A depression hit the mid Californian coast a couple of days ago resulting in strong westerly winds and raging seas. The surf pounding the rocks was quite spectacular; the consequent chill not so welcome and not something we expected. Isn't it always warm here? Obviously not. However, as we all know, it is an ill wind indeed that blows no good; as with onshore gales at home, so it is here - there can sometimes be surprises in store.
Blue skies the following day found us taking a quick peek at Monterey's Old Fisherman's Wharf, the plan to have a brief look around the tat shops and maybe grab a cuppa. Instead our fate led, most agreeably, in another direction when it became clear the calm waters of the inner bay were playing sanctuary to some very unusual and quite beautiful storm driven birds. Aptly named storm petrels, Fork-tailed Storm Petrels to be precise, had been displaced from their usual haunts far out in the Pacific to grace the harbour area and mix it with sea lions, otters, whale watching boats and totally oblivious tourists. A local birder was there and remarked how unusual this sight is 'They should be 30 miles off shore' he said without removing his eye from the viewfinder of his camera. Another chap came along to say 'Wonderful and so rare'. He was a local boat operator and knew his business. That aside I don't think another person from the thousands milling around gave these wonders of nature a second glance. How sad I thought.
But at least four folk appreciated the sight of such dainty creatures, floating, swooping, bobbing around on a mill pond, multi-hued surface, reflecting and distorting in kaleidoscope fashion the garish colours of the buildings lining the pier. It crossed my mind that these birds had probably never seen a human being before, may never see one again and will never again come as close to land. They will live out their lives dancing on the surface of the sea, walking on water, out of sight of the billions of humans inhabiting the earth. Such tiny waifs, so fragile, yet capable of surviving the worst weather the marine world can throw at them. If that doesn't demand respect I really don't know what does.

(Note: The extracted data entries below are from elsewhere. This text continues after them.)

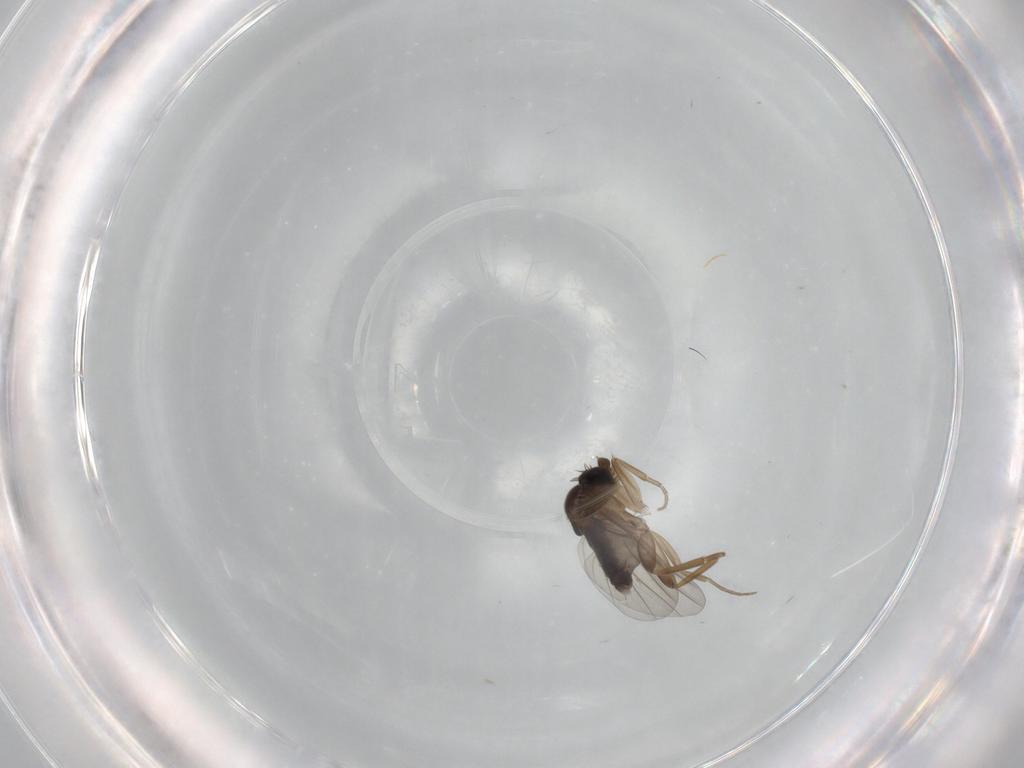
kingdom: Animalia
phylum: Arthropoda
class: Insecta
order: Diptera
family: Phoridae
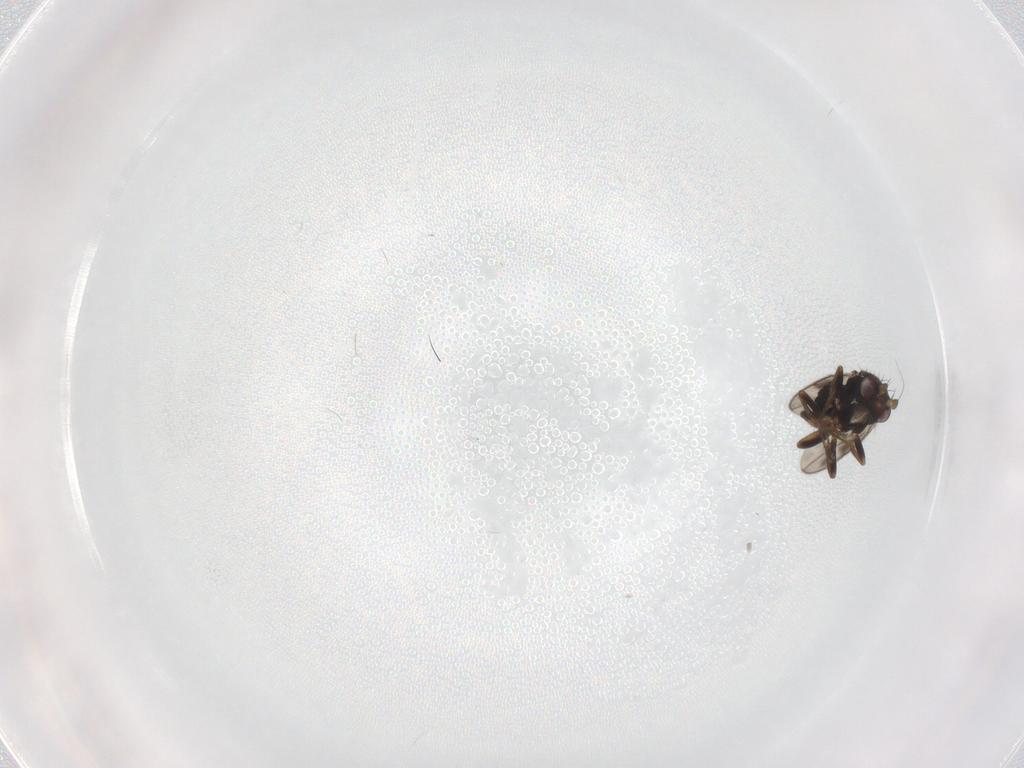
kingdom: Animalia
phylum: Arthropoda
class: Insecta
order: Diptera
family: Sphaeroceridae
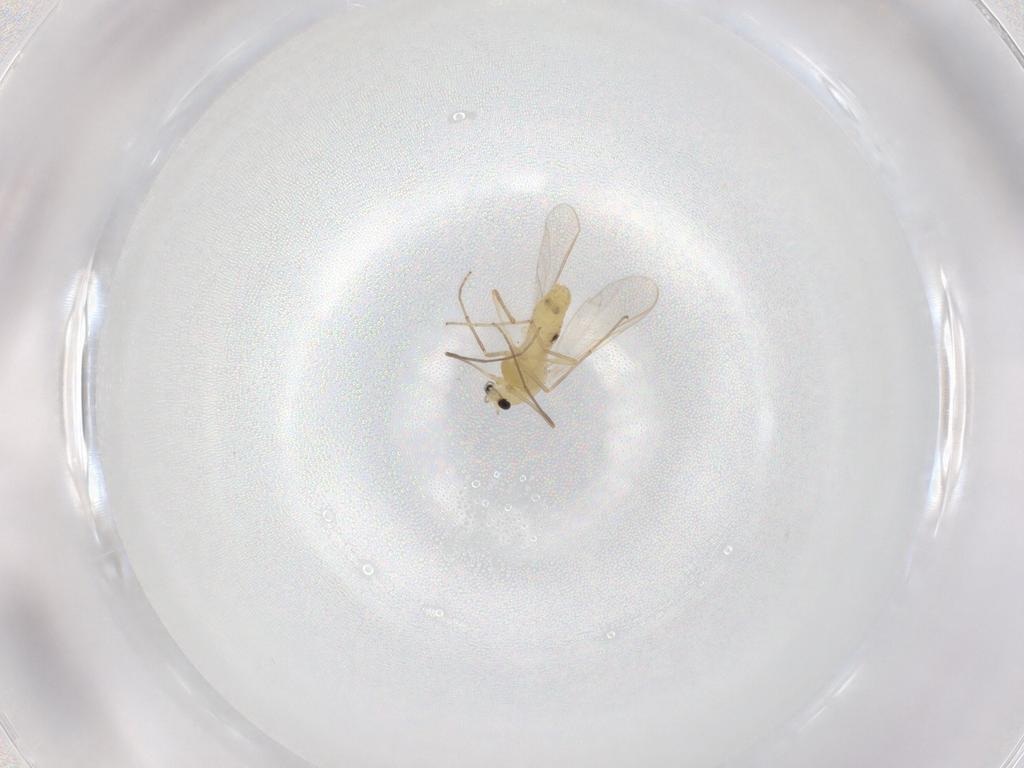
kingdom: Animalia
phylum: Arthropoda
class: Insecta
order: Diptera
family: Chironomidae
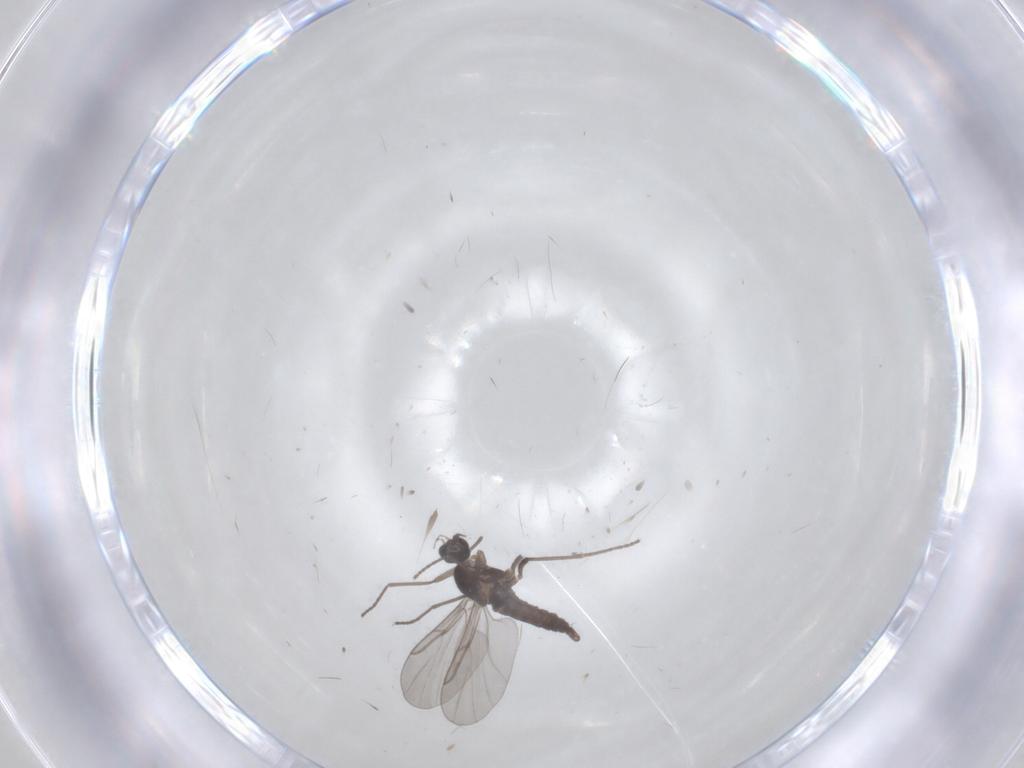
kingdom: Animalia
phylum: Arthropoda
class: Insecta
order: Diptera
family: Cecidomyiidae
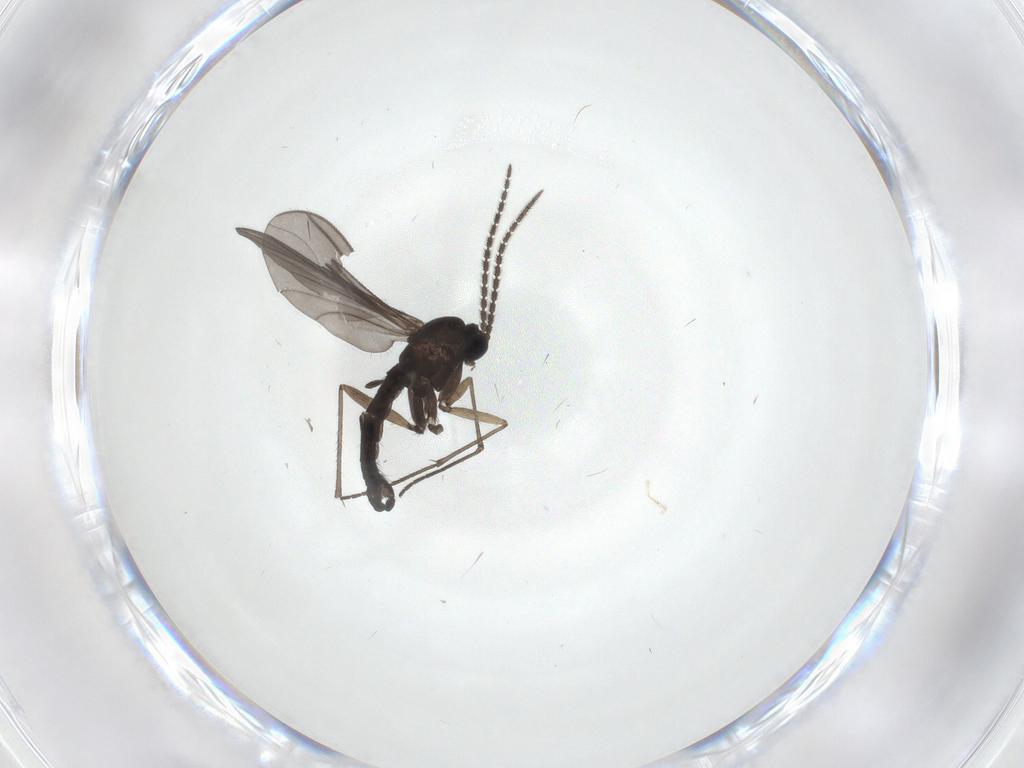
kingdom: Animalia
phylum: Arthropoda
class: Insecta
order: Diptera
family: Sciaridae
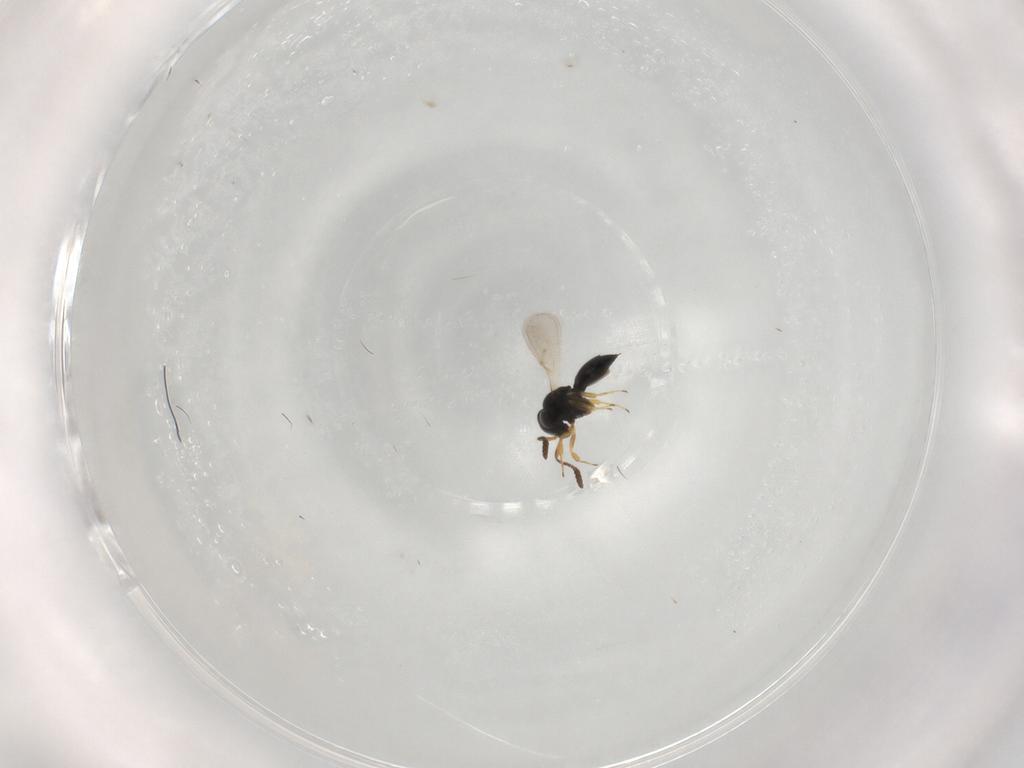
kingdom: Animalia
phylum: Arthropoda
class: Insecta
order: Hymenoptera
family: Scelionidae
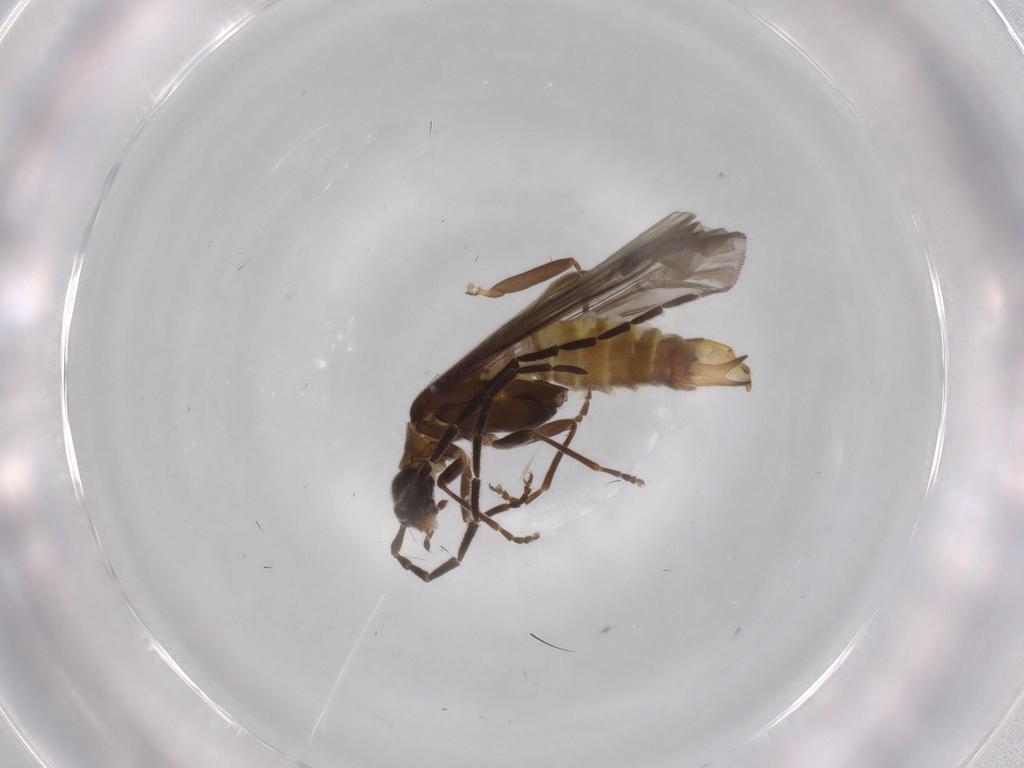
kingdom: Animalia
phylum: Arthropoda
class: Insecta
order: Coleoptera
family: Cantharidae
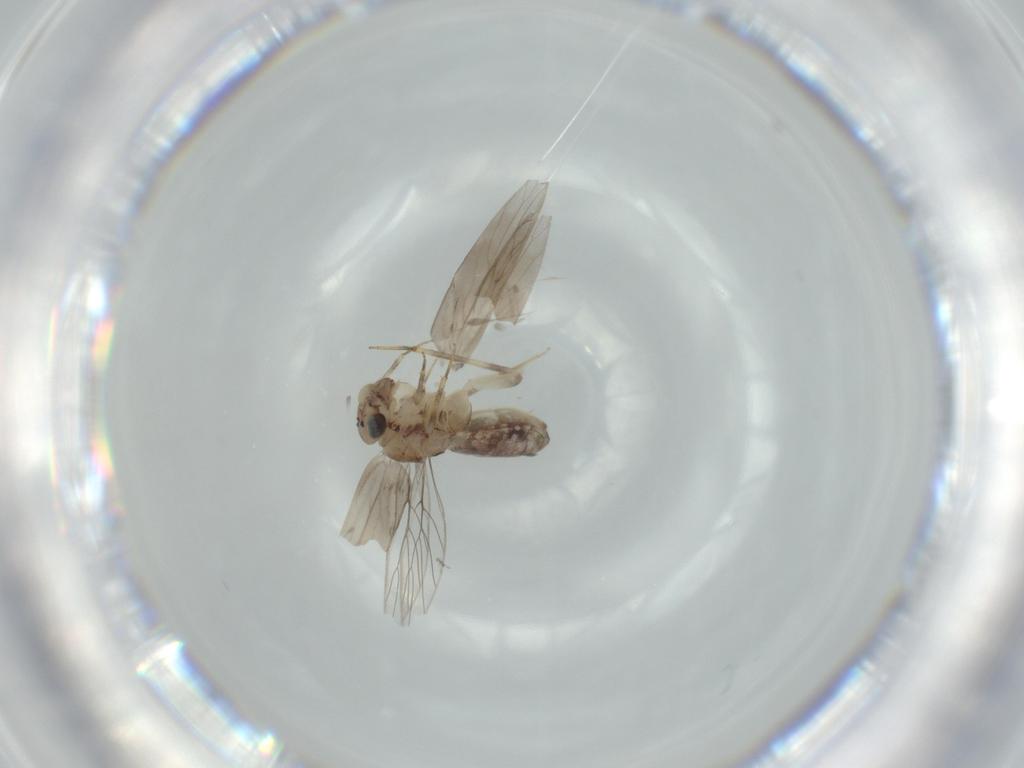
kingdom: Animalia
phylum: Arthropoda
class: Insecta
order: Psocodea
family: Lepidopsocidae
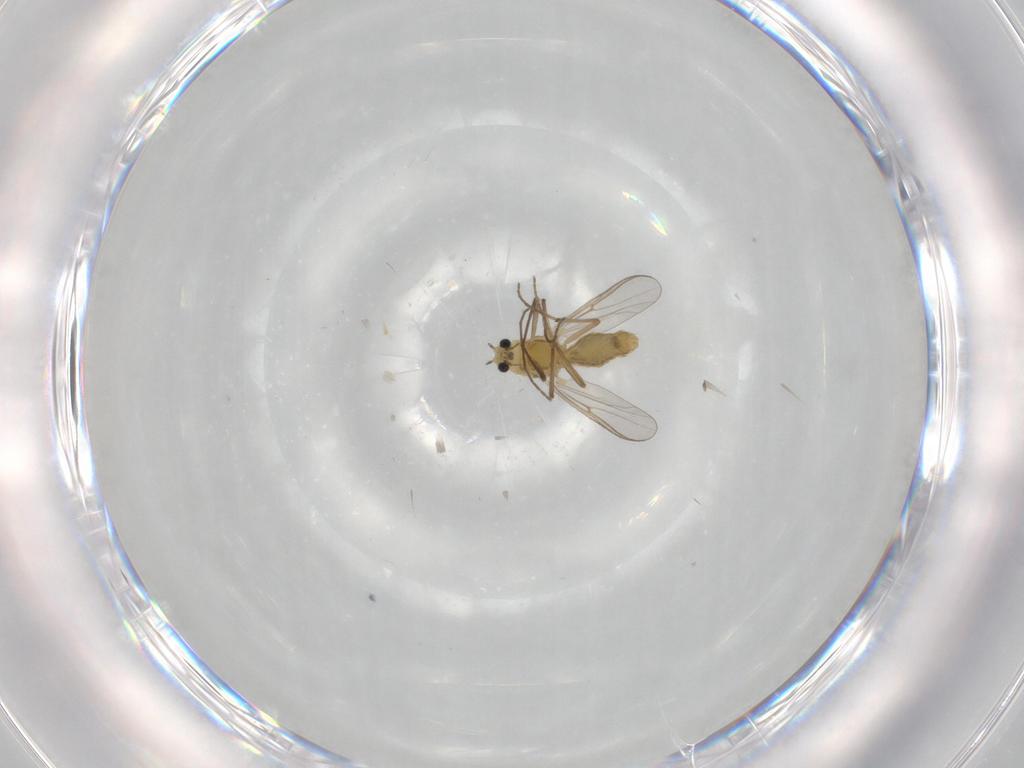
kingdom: Animalia
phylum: Arthropoda
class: Insecta
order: Diptera
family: Chironomidae
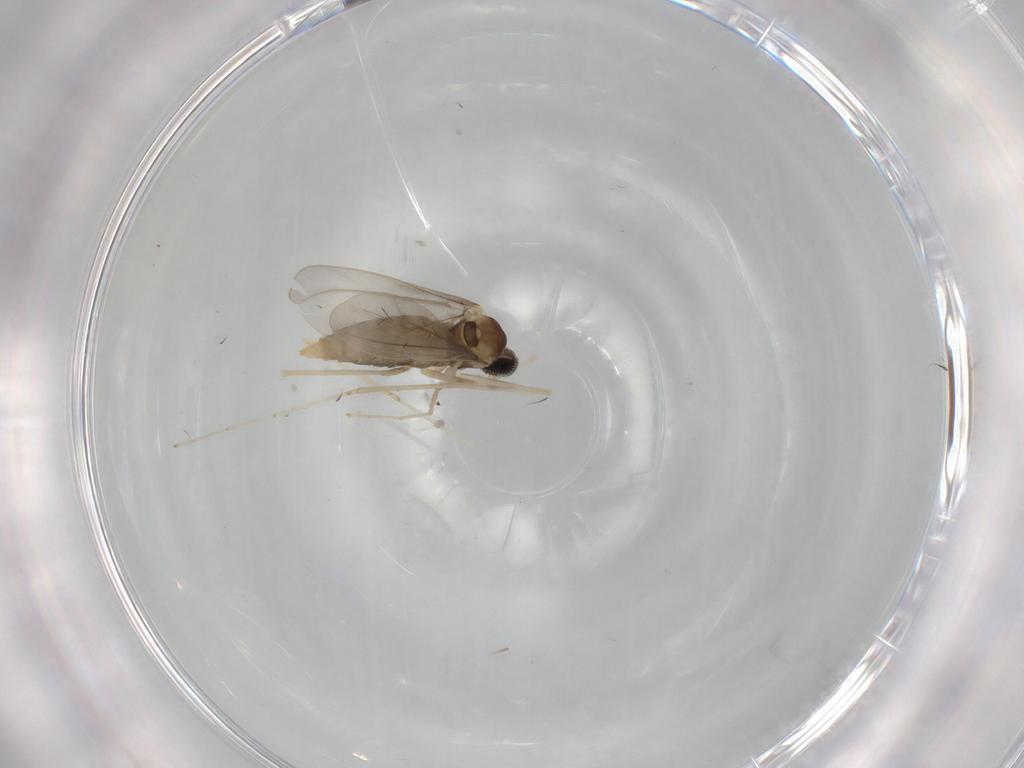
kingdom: Animalia
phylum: Arthropoda
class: Insecta
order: Diptera
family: Cecidomyiidae
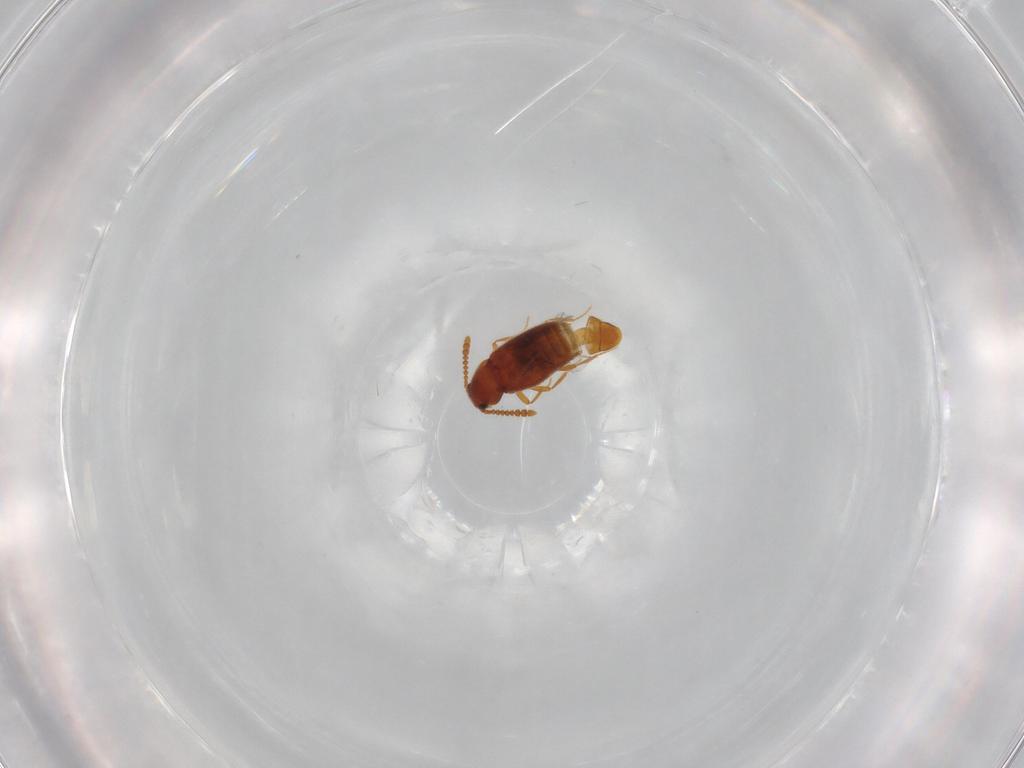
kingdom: Animalia
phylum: Arthropoda
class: Insecta
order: Coleoptera
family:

The petrels were a privilege, but not the only stray to bedeck the harbour. Numbers of phalaropes were busy picking tiny morsels from the water's surface, Red-necked and Grey. At times the species swam side by side providing a once in a lifetime photo opportunity to capture these northbound waders in their spring finery. About twenty or so birds were spinning around next to where we stood, more than I've seen in a lifetimes birding back in the UK. There must have been scores more dotted over the bay. Breathtaking.
With both Red-throated and Great Northern Divers, Pigeon Guillemots, Brandt's Cormorants, grebes and gulls as a supporting cast it was quite a spectacle. But the abiding memory will be of those little petrels, tripping across the water, so buoyant they made hardly a ripple.